CPG manufacturers are turning to DTC e-commerce to increase sales, increase margins, minimize reliance on retail partners, access customers in new regions, and improve customer loyalty and loyalty.

“The internet makes it possible for brands [deliver] A better personalized experience and allows consumers to access brands directly online where they can get the purest information, “added Chang.

Factors for DTC Success

A rethink is required for brands to successfully conduct DTC investments and experimentation. DTC initiatives are unlikely to be successful if an organization treats them as a side project of setting up an online store without making changes to other aspects of the business.

Varun Sharma, CEO and Co-Founder of Laumire Gourmet Fruits, stated that manufacturers should adopt a DTC e-commerce mindset and ensure that the right processes and organizational structures are in place to scale and support DTC.

“Companies that do well have a clear roadmap for what they will be like in the next few years. And that digital mindset is to slowly rebuild and build a business with a vision of 5 to 10 years is something that has a very important role to play plays, “he told the E-Commerce Times.

Failure to develop the necessary basics for DTC can be more damaging to a brand than not having an online store at all. This is because dissatisfied customers are usually quick to rush to social media to complain about bad experiences.

Sharma, whose fruit processing company is a direct-to-consumer brand, says its company takes full responsibility for the DTC model. “When we mess one thing, we mess the whole brand. Once you ruin an experience, a customer won’t come back to you,” he said.

A DTC business requires collaboration and input across multiple domains – including finance, sales, marketing, and operations – to ensure the extensive expertise and buy-in required to be successful.

Another important component is having an attorney at the helm of the DTC company, e.g.

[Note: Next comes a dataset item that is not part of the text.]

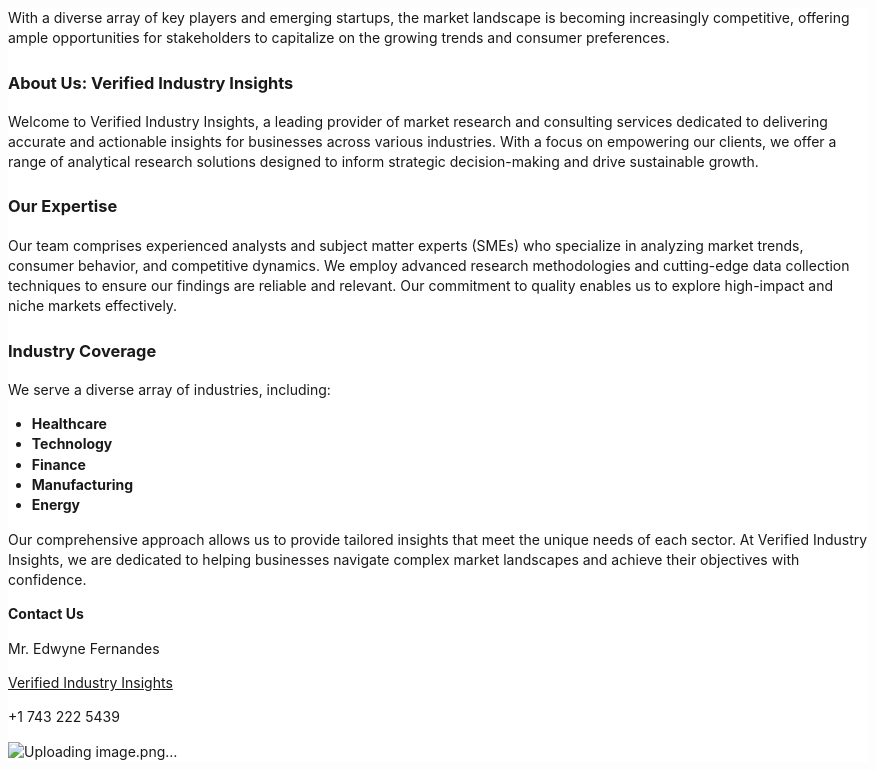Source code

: With a diverse array of key players and emerging startups, the market landscape is becoming increasingly competitive, offering ample opportunities for stakeholders to capitalize on the growing trends and consumer preferences.</p><h3>About Us: Verified Industry Insights</h3><p>Welcome to Verified Industry Insights, a leading provider of market research and consulting services dedicated to delivering accurate and actionable insights for businesses across various industries. With a focus on empowering our clients, we offer a range of analytical research solutions designed to inform strategic decision-making and drive sustainable growth.</p><h3>Our Expertise</h3><p>Our team comprises experienced analysts and subject matter experts (SMEs) who specialize in analyzing market trends, consumer behavior, and competitive dynamics. We employ advanced research methodologies and cutting-edge data collection techniques to ensure our findings are reliable and relevant. Our commitment to quality enables us to explore high-impact and niche markets effectively.</p><h3>Industry Coverage</h3><p>We serve a diverse array of industries, including:</p><ul><li><strong>Healthcare</strong></li><li><strong>Technology</strong></li><li><strong>Finance</strong></li><li><strong>Manufacturing</strong></li><li><strong>Energy</strong></li></ul><p>Our comprehensive approach allows us to provide tailored insights that meet the unique needs of each sector. At Verified Industry Insights, we are dedicated to helping businesses navigate complex market landscapes and achieve their objectives with confidence.</p><p><strong>Contact Us</strong></p><p>Mr. Edwyne Fernandes</p><p><a href="https://www.verifiedindustryinsights.com/">Verified Industry Insights</a></p><p>+1 743 222 5439</p>
![Uploading image.png…]()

E.g. a CEO or COO with the authority and ability to align people in different departments so that they can work together effectively on projects.

Agile execution and continuous improvement are other important factors. Successful DTC players like NatureBox and Dollar Shave Club take a quick test-and-learn approach. They make huge investments in advanced analytics and use the results not only to personalize their offers, but also to predict consumer needs.

Balancing of sales channels

The obvious problem with the DTC model is the risk of damaging the relationship between brands and retailers.

Should brands direct their customers to their distributors for fulfillment instead of selling products directly to end customers? DTC e-commerce requires a balance in order for brands and their distributors to have a win-win situation.

“DTC’s growth has given retailers more power because they have more brands to choose from and work with than in the past,” said Peretz of Bold Strategies.

Today’s consumers demand personalization and convenience. To meet these consumer demands, CPG companies need to expand their long-established retail channels to reach consumers directly and learn more about their expectations, preferences and tastes.

Implementing a DTC strategy, whether by setting up a branded online store or leveraging third-party marketplaces, is key to staying competitive.

While a number of CPG companies have adopted the DTC online model to stay competitive and counter threats from interferers and competitors, many others are looking for ways to reach consumers directly through digital channels.

According to Peretz, brands should experiment with DTC as soon as possible. “If they wait to reach out to consumers directly, they have a long learning curve and it can take months or even years to get started. So the biggest risk is waiting. Experimenting.” on a small scale is very cheap, “he advised.

Nicholas Otieno has been a business and technology writer since 2014. His areas of expertise include sales and marketing, emerging technology, mobile devices, consumer electronics, e-commerce, web development, data science, cybersecurity, robotics, and open source software. Contact Nicholas on LinkedIn.